■ Task directions
Report every line in the entries below that contains the string "programs".

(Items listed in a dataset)
****************************************

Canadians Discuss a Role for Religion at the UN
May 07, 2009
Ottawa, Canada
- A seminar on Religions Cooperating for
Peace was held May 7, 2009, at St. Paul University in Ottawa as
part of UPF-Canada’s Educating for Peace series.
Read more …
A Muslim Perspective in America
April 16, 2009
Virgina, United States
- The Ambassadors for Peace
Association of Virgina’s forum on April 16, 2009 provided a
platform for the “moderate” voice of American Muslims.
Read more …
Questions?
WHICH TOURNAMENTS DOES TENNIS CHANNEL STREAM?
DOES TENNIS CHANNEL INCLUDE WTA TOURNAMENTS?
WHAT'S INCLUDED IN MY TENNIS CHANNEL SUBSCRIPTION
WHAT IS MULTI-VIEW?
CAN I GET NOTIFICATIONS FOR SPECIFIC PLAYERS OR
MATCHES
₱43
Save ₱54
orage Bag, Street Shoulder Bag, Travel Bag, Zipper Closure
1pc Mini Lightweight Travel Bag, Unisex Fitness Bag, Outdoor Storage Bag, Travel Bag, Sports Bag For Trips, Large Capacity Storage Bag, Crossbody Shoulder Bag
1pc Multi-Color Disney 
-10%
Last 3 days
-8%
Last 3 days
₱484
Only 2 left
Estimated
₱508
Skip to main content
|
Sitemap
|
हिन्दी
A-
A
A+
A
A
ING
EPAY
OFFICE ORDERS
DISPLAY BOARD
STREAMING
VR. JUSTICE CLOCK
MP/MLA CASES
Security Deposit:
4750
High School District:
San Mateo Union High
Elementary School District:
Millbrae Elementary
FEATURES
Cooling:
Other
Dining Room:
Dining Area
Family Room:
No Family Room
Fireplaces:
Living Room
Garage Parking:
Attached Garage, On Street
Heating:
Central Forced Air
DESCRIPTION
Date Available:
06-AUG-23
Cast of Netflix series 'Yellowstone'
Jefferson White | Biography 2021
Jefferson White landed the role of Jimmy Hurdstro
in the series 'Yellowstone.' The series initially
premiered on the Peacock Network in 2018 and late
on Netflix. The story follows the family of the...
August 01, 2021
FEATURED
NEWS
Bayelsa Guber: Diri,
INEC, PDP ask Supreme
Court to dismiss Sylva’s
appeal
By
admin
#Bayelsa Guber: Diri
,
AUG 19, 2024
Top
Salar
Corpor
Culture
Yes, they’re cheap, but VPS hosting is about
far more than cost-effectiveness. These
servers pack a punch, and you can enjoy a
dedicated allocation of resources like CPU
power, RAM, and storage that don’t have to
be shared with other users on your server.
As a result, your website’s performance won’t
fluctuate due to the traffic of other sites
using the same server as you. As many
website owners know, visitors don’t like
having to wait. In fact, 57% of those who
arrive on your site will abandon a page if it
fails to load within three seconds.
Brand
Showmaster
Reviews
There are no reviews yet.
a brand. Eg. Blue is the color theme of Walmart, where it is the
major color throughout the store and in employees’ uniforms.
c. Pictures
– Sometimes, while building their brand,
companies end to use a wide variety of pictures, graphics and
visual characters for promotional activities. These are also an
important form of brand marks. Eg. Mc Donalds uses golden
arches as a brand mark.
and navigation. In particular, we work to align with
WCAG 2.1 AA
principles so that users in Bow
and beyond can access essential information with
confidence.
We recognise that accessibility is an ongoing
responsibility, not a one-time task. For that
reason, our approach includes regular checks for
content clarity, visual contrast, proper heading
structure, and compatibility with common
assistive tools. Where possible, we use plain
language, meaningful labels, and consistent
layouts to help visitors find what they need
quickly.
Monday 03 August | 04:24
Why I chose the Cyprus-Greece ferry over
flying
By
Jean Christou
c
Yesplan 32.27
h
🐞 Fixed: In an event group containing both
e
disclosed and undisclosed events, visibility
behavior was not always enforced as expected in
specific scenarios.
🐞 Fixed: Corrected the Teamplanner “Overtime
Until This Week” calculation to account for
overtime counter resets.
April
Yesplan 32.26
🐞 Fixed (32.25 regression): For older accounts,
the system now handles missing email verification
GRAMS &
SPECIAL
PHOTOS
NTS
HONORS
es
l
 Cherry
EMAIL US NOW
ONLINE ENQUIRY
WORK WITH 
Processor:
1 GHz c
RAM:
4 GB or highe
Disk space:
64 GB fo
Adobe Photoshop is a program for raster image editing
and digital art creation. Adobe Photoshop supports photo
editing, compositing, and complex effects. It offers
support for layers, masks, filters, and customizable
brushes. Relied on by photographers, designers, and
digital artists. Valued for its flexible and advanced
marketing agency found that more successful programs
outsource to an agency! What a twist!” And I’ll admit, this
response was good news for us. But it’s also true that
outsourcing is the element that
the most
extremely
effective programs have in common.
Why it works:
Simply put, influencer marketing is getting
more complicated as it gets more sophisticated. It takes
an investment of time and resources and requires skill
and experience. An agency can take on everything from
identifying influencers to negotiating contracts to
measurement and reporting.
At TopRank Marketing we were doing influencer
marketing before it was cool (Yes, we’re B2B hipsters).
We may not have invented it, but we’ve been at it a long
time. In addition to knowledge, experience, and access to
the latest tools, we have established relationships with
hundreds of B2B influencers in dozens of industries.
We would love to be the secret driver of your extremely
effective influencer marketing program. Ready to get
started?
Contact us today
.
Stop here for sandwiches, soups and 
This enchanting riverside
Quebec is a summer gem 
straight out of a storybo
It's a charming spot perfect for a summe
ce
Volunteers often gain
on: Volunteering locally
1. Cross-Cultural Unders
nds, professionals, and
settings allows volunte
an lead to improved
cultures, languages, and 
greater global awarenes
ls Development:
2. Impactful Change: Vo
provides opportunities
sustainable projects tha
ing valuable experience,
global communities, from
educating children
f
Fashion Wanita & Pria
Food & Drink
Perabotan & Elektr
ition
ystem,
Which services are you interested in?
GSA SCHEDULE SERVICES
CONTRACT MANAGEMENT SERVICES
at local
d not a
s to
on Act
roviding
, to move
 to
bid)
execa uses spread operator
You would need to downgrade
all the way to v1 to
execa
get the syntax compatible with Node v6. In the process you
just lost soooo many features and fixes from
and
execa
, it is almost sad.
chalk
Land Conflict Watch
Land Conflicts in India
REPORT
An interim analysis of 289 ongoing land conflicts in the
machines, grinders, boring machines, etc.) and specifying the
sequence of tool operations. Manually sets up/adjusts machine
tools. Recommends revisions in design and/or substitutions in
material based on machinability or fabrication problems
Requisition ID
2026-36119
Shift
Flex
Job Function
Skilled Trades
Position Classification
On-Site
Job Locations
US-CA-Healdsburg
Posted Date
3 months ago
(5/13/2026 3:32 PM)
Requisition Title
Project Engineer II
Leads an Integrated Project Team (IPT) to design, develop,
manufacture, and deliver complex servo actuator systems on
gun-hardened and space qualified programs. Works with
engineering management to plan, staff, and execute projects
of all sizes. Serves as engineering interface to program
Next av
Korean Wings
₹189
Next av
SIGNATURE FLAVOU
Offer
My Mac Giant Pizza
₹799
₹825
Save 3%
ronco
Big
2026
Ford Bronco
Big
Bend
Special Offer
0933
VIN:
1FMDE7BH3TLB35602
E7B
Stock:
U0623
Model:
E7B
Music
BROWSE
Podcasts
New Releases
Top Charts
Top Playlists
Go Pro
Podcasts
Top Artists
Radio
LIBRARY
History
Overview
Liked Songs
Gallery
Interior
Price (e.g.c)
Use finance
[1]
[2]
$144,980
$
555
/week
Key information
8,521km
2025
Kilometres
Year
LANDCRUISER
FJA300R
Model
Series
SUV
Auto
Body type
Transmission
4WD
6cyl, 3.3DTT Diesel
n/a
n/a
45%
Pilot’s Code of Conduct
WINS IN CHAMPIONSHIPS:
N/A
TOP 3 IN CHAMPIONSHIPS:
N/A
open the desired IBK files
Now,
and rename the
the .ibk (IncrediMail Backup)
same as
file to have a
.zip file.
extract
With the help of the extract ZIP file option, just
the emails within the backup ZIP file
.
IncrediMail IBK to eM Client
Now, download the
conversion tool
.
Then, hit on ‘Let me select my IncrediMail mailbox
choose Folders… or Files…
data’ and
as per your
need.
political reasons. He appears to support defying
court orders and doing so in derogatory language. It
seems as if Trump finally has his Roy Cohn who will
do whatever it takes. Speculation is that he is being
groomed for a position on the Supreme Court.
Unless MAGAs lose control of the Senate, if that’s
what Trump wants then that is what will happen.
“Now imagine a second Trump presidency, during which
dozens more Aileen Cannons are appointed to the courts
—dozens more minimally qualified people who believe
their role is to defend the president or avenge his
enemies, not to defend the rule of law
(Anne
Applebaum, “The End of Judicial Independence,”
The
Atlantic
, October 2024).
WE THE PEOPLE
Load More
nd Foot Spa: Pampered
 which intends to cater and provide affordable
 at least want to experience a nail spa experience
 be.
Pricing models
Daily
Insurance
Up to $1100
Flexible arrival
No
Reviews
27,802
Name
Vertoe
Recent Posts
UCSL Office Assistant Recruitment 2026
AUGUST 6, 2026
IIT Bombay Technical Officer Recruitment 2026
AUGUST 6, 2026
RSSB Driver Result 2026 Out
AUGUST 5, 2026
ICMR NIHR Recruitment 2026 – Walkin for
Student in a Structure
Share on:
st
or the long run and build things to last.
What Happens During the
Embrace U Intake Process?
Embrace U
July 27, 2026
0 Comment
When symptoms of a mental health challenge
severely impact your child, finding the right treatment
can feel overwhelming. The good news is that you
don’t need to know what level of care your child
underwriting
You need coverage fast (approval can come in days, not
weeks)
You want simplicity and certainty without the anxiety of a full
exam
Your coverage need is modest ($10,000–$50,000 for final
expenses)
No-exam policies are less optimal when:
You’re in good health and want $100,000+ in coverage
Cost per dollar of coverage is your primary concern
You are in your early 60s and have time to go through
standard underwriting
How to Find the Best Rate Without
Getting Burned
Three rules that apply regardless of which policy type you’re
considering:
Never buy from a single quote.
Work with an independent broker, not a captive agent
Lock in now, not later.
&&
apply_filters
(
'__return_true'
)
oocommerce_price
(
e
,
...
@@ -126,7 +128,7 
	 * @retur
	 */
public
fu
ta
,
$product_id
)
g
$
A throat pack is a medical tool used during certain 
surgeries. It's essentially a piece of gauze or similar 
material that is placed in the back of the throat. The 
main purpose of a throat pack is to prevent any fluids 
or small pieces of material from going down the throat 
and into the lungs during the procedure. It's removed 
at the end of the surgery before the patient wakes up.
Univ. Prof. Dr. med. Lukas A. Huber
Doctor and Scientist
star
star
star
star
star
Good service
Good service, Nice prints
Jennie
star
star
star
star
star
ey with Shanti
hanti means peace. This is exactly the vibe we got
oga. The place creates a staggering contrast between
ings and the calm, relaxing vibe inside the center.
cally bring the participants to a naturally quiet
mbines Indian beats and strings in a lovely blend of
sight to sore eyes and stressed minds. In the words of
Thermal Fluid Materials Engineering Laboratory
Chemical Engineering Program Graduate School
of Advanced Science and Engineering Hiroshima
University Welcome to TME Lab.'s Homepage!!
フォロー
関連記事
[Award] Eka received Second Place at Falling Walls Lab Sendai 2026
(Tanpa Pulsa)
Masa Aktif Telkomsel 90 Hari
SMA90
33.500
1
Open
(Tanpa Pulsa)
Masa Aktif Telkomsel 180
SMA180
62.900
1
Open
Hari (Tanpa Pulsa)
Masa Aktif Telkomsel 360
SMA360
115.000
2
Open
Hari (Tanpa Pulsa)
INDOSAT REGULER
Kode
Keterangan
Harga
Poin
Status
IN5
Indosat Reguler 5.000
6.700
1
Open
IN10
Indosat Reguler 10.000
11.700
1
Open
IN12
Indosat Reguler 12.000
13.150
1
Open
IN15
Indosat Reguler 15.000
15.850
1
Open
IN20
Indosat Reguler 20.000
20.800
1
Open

****************************************

■ Result for this task
marketing agency found that more successful programs
effective programs have in common.
gun-hardened and space qualified programs. Works with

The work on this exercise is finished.